With this conflict resolution. The LALR parser can be constructed successfully and parsing delivers

>>> LangIfThenElse.interpret('if 1 then if 2 then if 3 then a else b else c')
('it', '1', ('ite', '2', ('ite', '3', 'a', 'b'), 'c'))

However, in practice, precedence specification can get highly complicated and intended behavior gets much less than explicit. It is advised to not use precedence at all if you could find more explicit and straightforward alternatives.

API

The following contents give more details about the underlying utilities.

Explicitly Registering Lexical Patterns and Syntactic Rules

The following APIs for defining the language in the very first example works for both Python 2 and Python 3, with the more verbose but more explicit style, heavily relying on using decorators.

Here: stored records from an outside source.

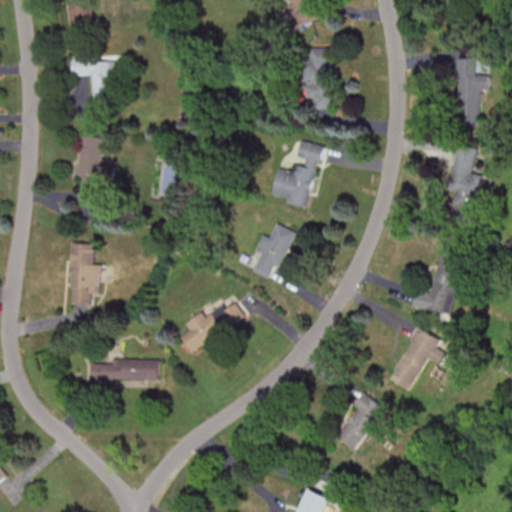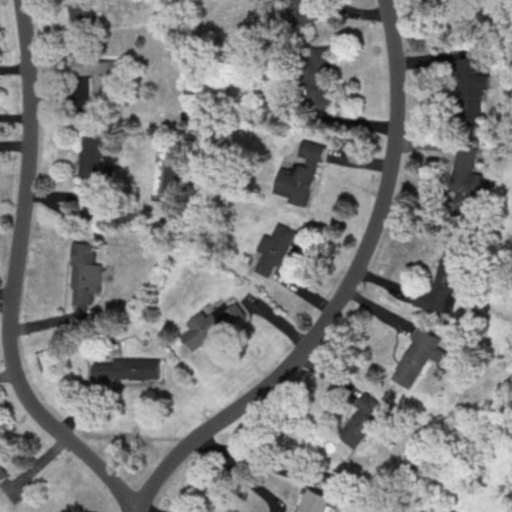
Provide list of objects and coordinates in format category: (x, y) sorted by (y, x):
building: (78, 12)
building: (303, 12)
building: (458, 12)
building: (98, 74)
building: (319, 75)
building: (470, 91)
building: (94, 165)
building: (300, 174)
building: (468, 183)
building: (274, 248)
building: (85, 272)
road: (16, 276)
building: (444, 283)
road: (341, 292)
building: (211, 324)
building: (422, 356)
building: (128, 368)
building: (363, 419)
building: (3, 471)
road: (254, 505)
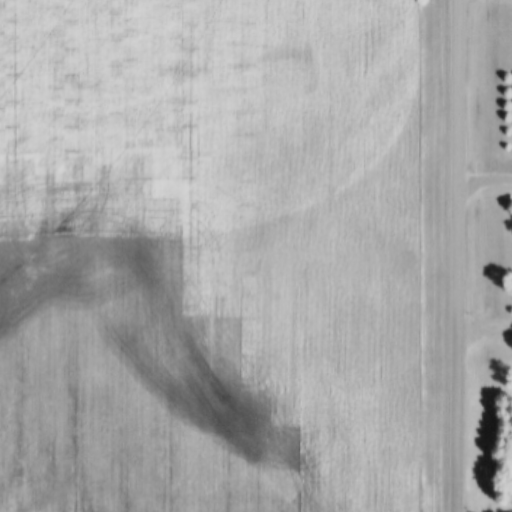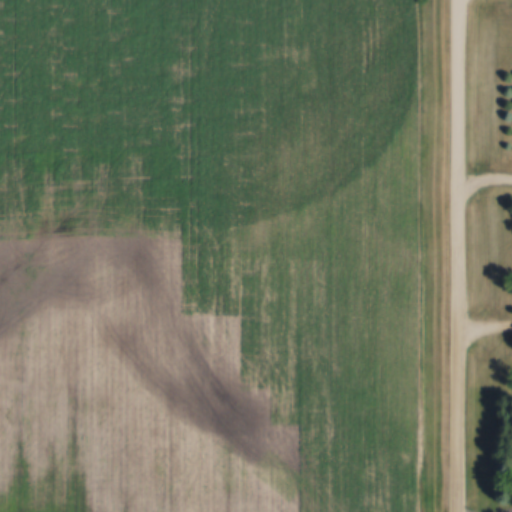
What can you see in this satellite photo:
road: (486, 176)
road: (462, 256)
road: (487, 328)
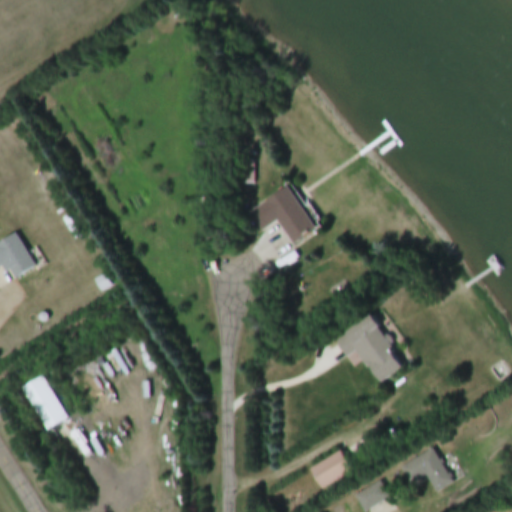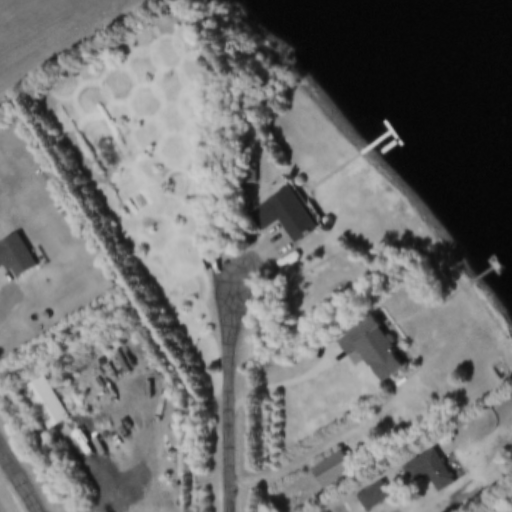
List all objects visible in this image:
building: (287, 217)
building: (16, 259)
building: (102, 283)
road: (5, 309)
building: (368, 351)
road: (286, 385)
road: (228, 394)
building: (42, 405)
road: (116, 446)
road: (301, 465)
building: (329, 472)
building: (426, 472)
road: (16, 483)
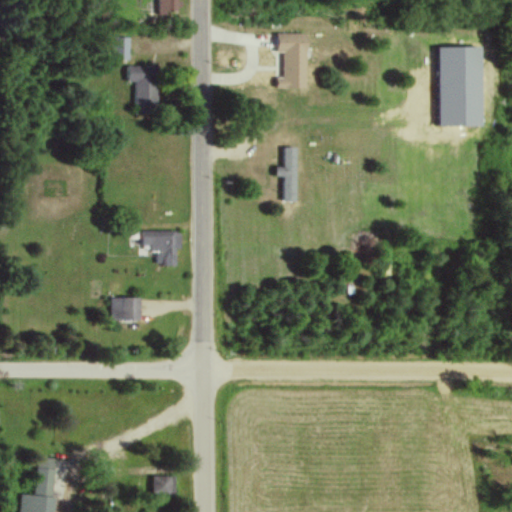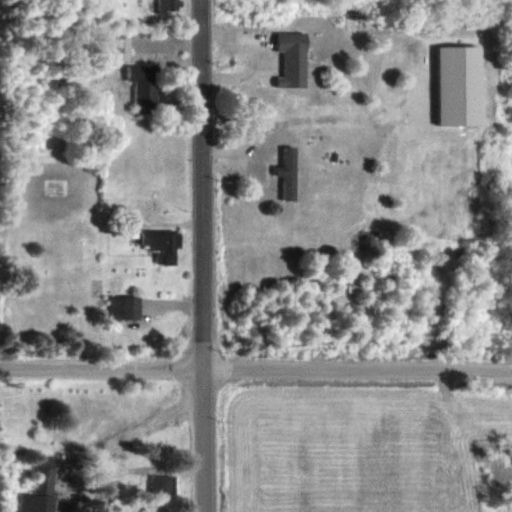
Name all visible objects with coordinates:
building: (166, 6)
building: (118, 47)
building: (291, 59)
building: (458, 85)
building: (143, 86)
building: (287, 172)
building: (161, 244)
road: (200, 256)
building: (124, 307)
road: (256, 370)
road: (142, 424)
building: (160, 483)
building: (39, 488)
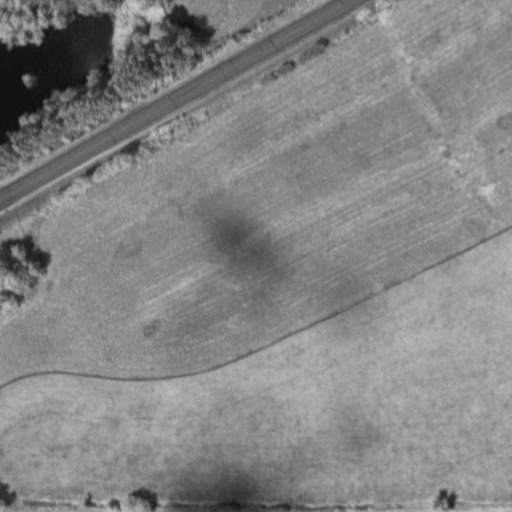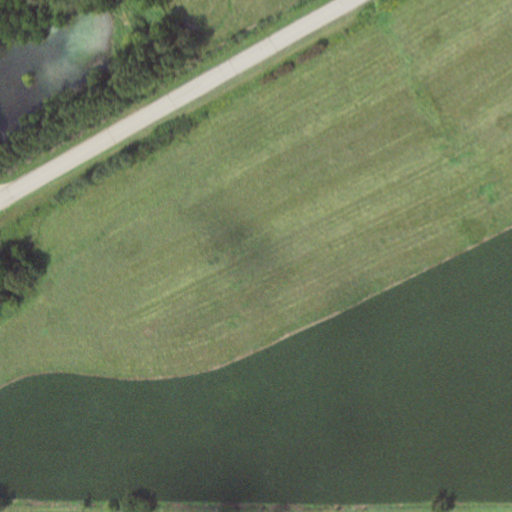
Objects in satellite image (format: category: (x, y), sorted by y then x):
road: (186, 107)
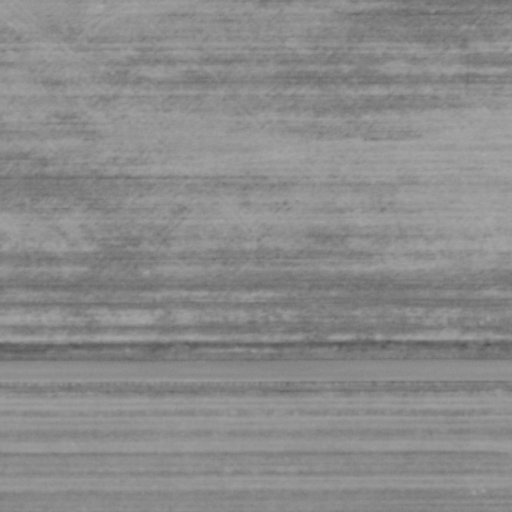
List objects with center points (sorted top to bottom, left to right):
crop: (255, 170)
road: (255, 369)
crop: (257, 453)
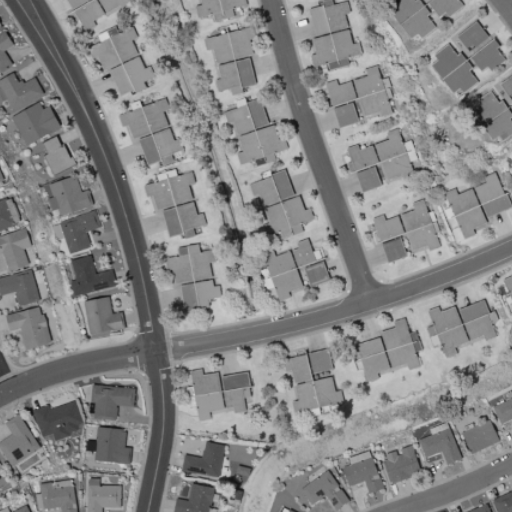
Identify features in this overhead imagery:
building: (75, 3)
building: (443, 7)
road: (506, 7)
building: (217, 8)
building: (96, 11)
building: (328, 17)
building: (412, 18)
building: (0, 26)
building: (480, 47)
building: (333, 50)
building: (4, 51)
building: (120, 60)
building: (232, 60)
building: (453, 71)
building: (507, 87)
building: (18, 91)
building: (339, 92)
building: (371, 93)
building: (511, 105)
road: (78, 114)
road: (94, 114)
building: (344, 115)
building: (492, 116)
building: (144, 119)
building: (34, 123)
building: (254, 134)
building: (158, 147)
road: (317, 153)
building: (56, 155)
building: (360, 157)
building: (0, 178)
building: (367, 179)
building: (491, 195)
building: (67, 197)
building: (176, 201)
building: (280, 206)
building: (465, 212)
building: (6, 215)
building: (171, 222)
building: (387, 227)
building: (419, 227)
building: (75, 231)
building: (14, 248)
building: (393, 250)
building: (302, 253)
building: (281, 273)
building: (315, 274)
building: (193, 276)
building: (87, 277)
building: (509, 285)
building: (20, 287)
building: (101, 316)
building: (477, 320)
building: (29, 326)
building: (447, 330)
road: (259, 334)
building: (400, 345)
building: (371, 358)
building: (319, 361)
road: (160, 373)
road: (3, 384)
building: (309, 386)
building: (219, 393)
building: (110, 400)
building: (504, 410)
building: (57, 420)
building: (479, 437)
building: (17, 442)
building: (439, 444)
building: (109, 446)
building: (204, 461)
building: (401, 464)
building: (241, 471)
building: (362, 472)
building: (324, 491)
road: (457, 491)
building: (56, 496)
building: (102, 496)
building: (195, 500)
building: (503, 502)
building: (16, 509)
building: (480, 509)
building: (285, 510)
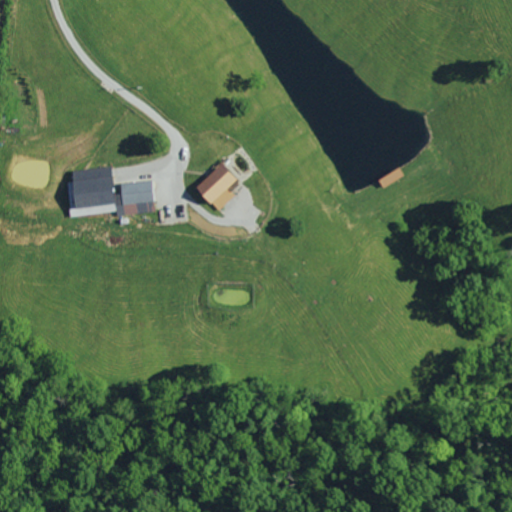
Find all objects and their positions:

from metaparse import LALR

LangArith = LALR()

lex  = LangArith.lexer
rule = LangArith.rule

# lex(<terminal-symbol> = <pattern>)
lex(IGNORED = r'\s+')
lex(NUM = r'[0-9]+')
lex(EQ  = r'=')
lex(ID  = r'[_a-zA-Z]\w*')

# lex(... , p = <precedence>)
lex(POW = r'\*\*', p=3)
lex(POW = r'\^')                # No need to give the precedence twice for POW.
lex(MUL = r'\*'  , p=2)
lex(ADD = r'\+'  , p=1)

# @rule
# def <lhs> ( <rhs> ):
#     <semantics>
@rule
def assign(ID, EQ, expr):
    context[ID] = expr
    return expr

@rule
def expr(ID):
    return context[ID]

@rule
def expr(NUM):
    return int(NUM)

@rule
def expr(expr_1, ADD, expr_2):
    return expr_1 + expr_2

@rule
def expr(expr, MUL, expr_1):
    return expr * expr_1

@rule
def expr(expr, POW, expr_1):
    return expr ** expr_1

# Complete making the parser after collecting things!
LangArith.make()

Explanation in short:

  • lex is the Lexer instance associated with LangArith, which is also able to collect definition of lexical patterns.

  • rule is a decorator which extracts syntactic rule information from the function signature and register the function itself as translator for this rule.

The Underlying Lexical Analyzer

After declaring the language like above, metaparse internally creates a lexical analyzer as a component used by the internal parser. Lexical analyzer maintains a list of terminal symbols of the language defined, preserving the order they appear in the code.

>>> LangArith.lexer
Lexer{
[('IGNORED', re.compile('\\s+')),
 ('EQ', re.compile('=')),
 ('NUM', re.compile('[1-9][0-9]*')),
 ('ID', re.compile('[_a-zA-Z]\\w*')),
 ('POW', re.compile('\\*\\*')),
 ('MUL', re.compile('\\*')),
 ('ADD', re.compile('\\+'))]}

It runs when method tokenize is called and generates tokens carrying attributes. During tokenizing, the patterns are checked respecting the order in the list.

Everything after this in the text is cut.